The company’s orders came in at CHF2.98 billion ($3.35 billion) in the second quarter, down 0.4% year-on-year in local currencies and slightly ahead of analysts’ expectations of CHF2.95 billion in the FARA consensus.
New installation volumes in China fell 5 to 10 percent during the period compared to last year, Schindler said.
Construction starts in China fell by about 24% in the first half of 2024, pointing to more difficult conditions for installation work for companies such as Schindler and its Finnish rival Kone.
Schindler said its service and modernization business, which focuses on maintenance and overhauls, posted growth in the second quarter.

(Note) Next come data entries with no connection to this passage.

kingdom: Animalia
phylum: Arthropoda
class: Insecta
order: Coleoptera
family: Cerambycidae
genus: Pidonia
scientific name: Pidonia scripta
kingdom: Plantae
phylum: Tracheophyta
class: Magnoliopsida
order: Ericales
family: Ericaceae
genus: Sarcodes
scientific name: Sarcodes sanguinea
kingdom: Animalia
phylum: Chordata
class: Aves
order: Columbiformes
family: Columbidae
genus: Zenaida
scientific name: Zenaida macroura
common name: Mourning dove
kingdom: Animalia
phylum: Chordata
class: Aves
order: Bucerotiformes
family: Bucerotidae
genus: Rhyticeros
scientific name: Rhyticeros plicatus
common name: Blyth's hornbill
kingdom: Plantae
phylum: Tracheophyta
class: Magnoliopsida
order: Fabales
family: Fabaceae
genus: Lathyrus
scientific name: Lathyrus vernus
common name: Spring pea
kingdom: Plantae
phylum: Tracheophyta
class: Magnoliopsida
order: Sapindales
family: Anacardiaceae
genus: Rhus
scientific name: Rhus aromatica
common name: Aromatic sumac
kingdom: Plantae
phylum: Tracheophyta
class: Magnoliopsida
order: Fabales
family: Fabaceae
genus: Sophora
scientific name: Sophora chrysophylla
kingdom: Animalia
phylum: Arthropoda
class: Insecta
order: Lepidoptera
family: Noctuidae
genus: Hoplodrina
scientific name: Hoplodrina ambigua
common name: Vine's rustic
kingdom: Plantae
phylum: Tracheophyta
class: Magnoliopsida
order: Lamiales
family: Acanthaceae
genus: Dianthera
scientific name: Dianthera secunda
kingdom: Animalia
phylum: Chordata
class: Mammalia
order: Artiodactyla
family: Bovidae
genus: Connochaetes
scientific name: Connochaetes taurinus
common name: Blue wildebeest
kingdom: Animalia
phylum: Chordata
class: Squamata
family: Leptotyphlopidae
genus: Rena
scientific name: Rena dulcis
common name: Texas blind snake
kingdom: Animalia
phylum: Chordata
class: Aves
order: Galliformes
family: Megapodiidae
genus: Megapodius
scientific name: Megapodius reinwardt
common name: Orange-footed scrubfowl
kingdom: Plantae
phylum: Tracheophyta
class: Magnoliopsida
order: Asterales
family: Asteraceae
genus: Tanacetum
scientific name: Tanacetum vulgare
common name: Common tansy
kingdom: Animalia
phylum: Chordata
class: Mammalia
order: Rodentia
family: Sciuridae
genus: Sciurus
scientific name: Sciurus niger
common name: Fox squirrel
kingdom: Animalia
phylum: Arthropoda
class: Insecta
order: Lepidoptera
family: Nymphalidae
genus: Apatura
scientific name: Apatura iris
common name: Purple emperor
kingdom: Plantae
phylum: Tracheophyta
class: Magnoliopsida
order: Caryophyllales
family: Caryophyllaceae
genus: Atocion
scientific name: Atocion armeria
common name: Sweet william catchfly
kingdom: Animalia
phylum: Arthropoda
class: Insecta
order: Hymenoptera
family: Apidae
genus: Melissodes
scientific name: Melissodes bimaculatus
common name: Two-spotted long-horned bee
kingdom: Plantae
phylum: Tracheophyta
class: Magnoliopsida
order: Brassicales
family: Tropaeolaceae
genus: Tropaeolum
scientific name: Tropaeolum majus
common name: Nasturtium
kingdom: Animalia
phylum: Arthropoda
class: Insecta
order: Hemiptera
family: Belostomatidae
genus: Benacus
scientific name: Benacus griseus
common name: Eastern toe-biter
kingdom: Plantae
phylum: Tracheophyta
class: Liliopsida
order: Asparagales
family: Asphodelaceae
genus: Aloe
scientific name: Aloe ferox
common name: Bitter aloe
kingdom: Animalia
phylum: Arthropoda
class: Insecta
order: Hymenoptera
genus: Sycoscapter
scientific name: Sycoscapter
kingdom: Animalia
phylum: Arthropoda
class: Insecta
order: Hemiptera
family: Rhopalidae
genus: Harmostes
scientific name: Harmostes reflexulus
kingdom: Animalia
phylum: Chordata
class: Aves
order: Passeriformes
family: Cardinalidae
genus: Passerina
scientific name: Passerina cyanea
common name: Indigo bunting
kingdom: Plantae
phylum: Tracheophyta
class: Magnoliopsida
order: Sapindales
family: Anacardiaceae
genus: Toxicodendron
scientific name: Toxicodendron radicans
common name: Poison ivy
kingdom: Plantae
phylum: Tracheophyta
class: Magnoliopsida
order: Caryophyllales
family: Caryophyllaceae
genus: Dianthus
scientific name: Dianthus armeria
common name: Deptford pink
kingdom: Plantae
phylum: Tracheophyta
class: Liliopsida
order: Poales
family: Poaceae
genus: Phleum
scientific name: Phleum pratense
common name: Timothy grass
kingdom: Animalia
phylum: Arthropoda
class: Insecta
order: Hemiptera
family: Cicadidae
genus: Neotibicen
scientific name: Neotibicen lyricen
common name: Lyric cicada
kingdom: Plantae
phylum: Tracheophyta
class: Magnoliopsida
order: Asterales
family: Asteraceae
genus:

She also warned that any new facilities in the Asia-Pacific region, without China, including India, would be worse than expected.
India’s urban expansion is a key growth market for elevator makers. Sales growth in India and Southeast Asia has helped Kone offset some weakness in China.
She added that new facilities in the Americas, Europe, the Middle East and Africa are expected to achieve better results than Schindler expected.
Schindler confirmed its outlook for the year, but broke with its usual practice of providing guidance on net profit.